Frequently asked questions

What is the difference between a teacher model and a student model in AI?

The teacher is a large, high-performing AI model. The student is a smaller model trained to mimic the teacher's outputs. Rather than just learning from labelled data, the student learns from the teacher's full probability distribution across possible answers, which gives it richer information to work from. The result is a model that runs faster and costs less to operate, with much of the teacher's accuracy preserved.

Do I need to understand distillation to use AI tools in my business?

No technical knowledge is needed. Distillation is a vendor decision, and many owner-managed businesses encounter it indirectly through the model tiers in platforms they already use. What matters is knowing to ask which tier you are on, what the accuracy trade-off looks like on tasks relevant to your business, and whether your data was involved in any training or fine-tuning process.

If a vendor uses a distilled model, does that affect my data protection obligations?
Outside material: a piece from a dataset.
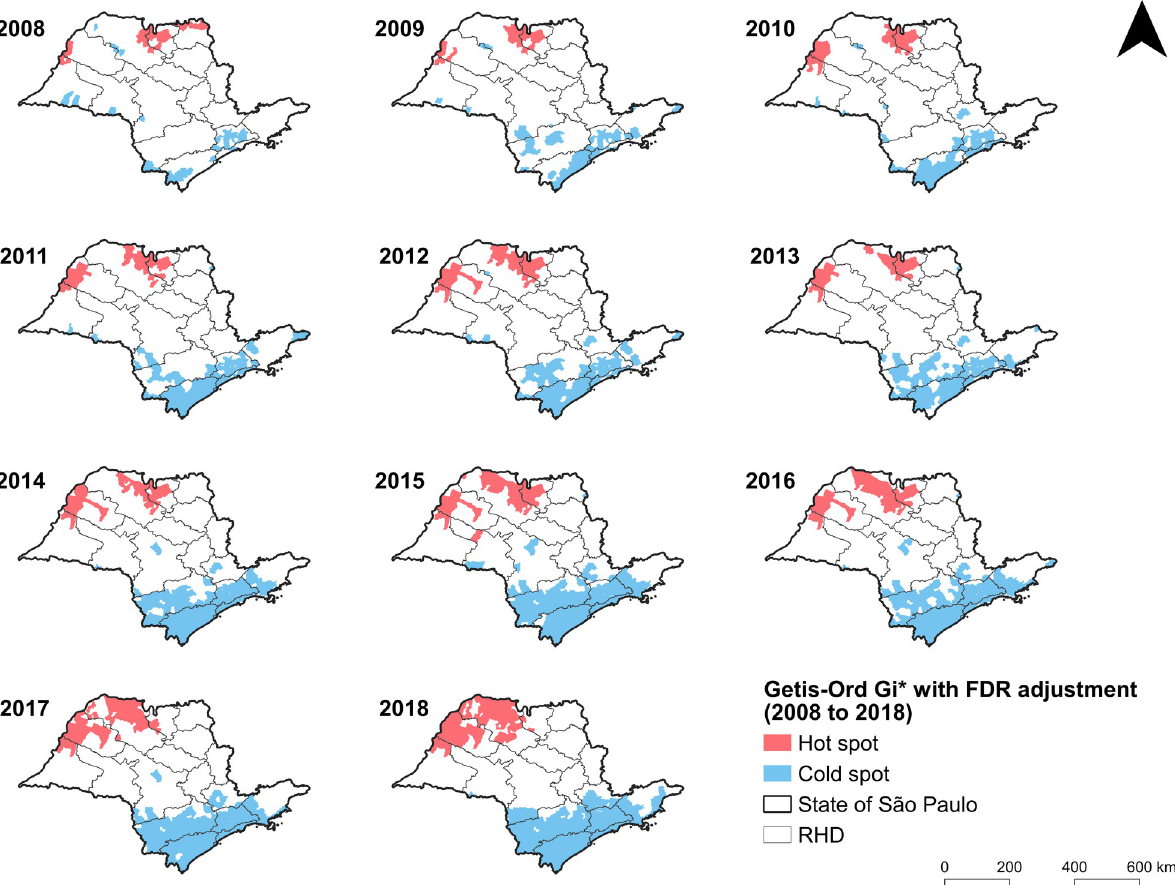
Fig 5. Spatial clusters of the Getis-Ord Gi � statistic with false discovery rate (FDR) adjustment for municipalities in the state of S ã o Paulo, Brazil from 2008–2018.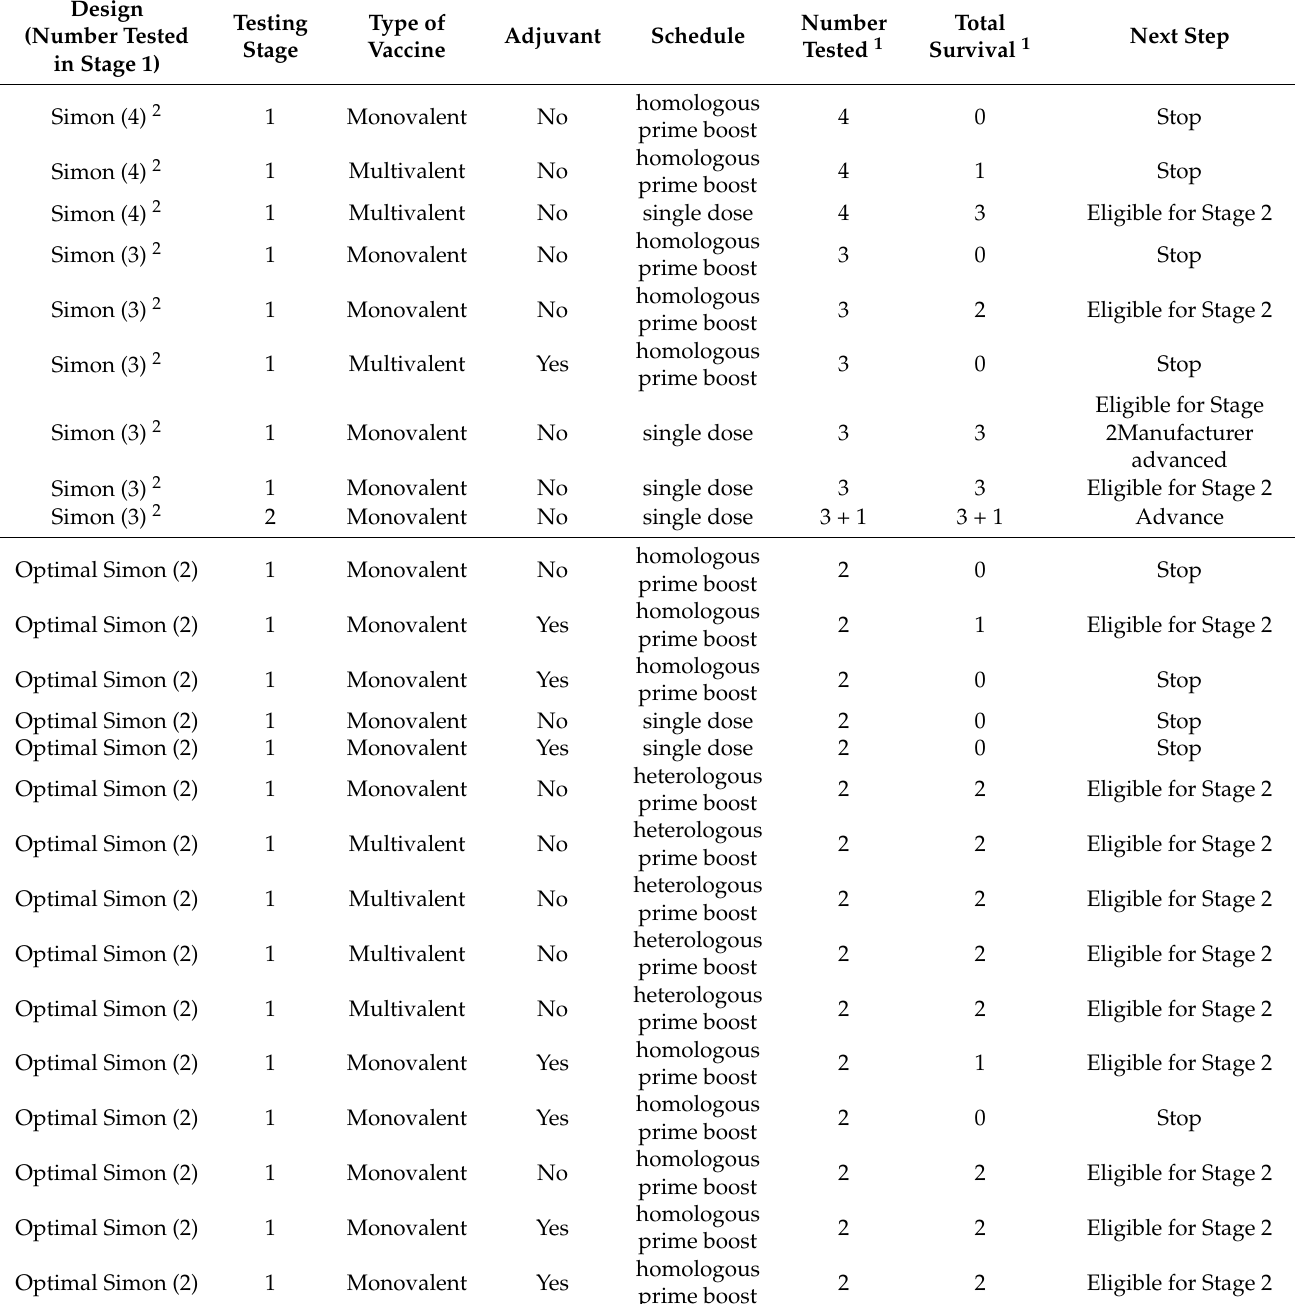
Table 2. Summary of EBOV vaccine candidate regimens tested under the NIAID/DMID preclinical services vaccine screening program between 2012 and 2017 using Simon’s two-stage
Your data protection obligations remain the same regardless of whether the model is distilled. The ICO's AI guidance makes clear that organisations are responsible for how personal data is used across any AI system, including training and inference. If your data was used to build or adapt the model, you may have obligations around lawful basis and data subject rights. Check the vendor's data processing agreement carefully.

This post is general information and education only, not legal, regulatory, financial, or other professional advice. Regulations evolve, fee benchmarks shift, and every situation is different, so please take qualified professional advice before acting on anything you read here. See the Terms of Use for the full position.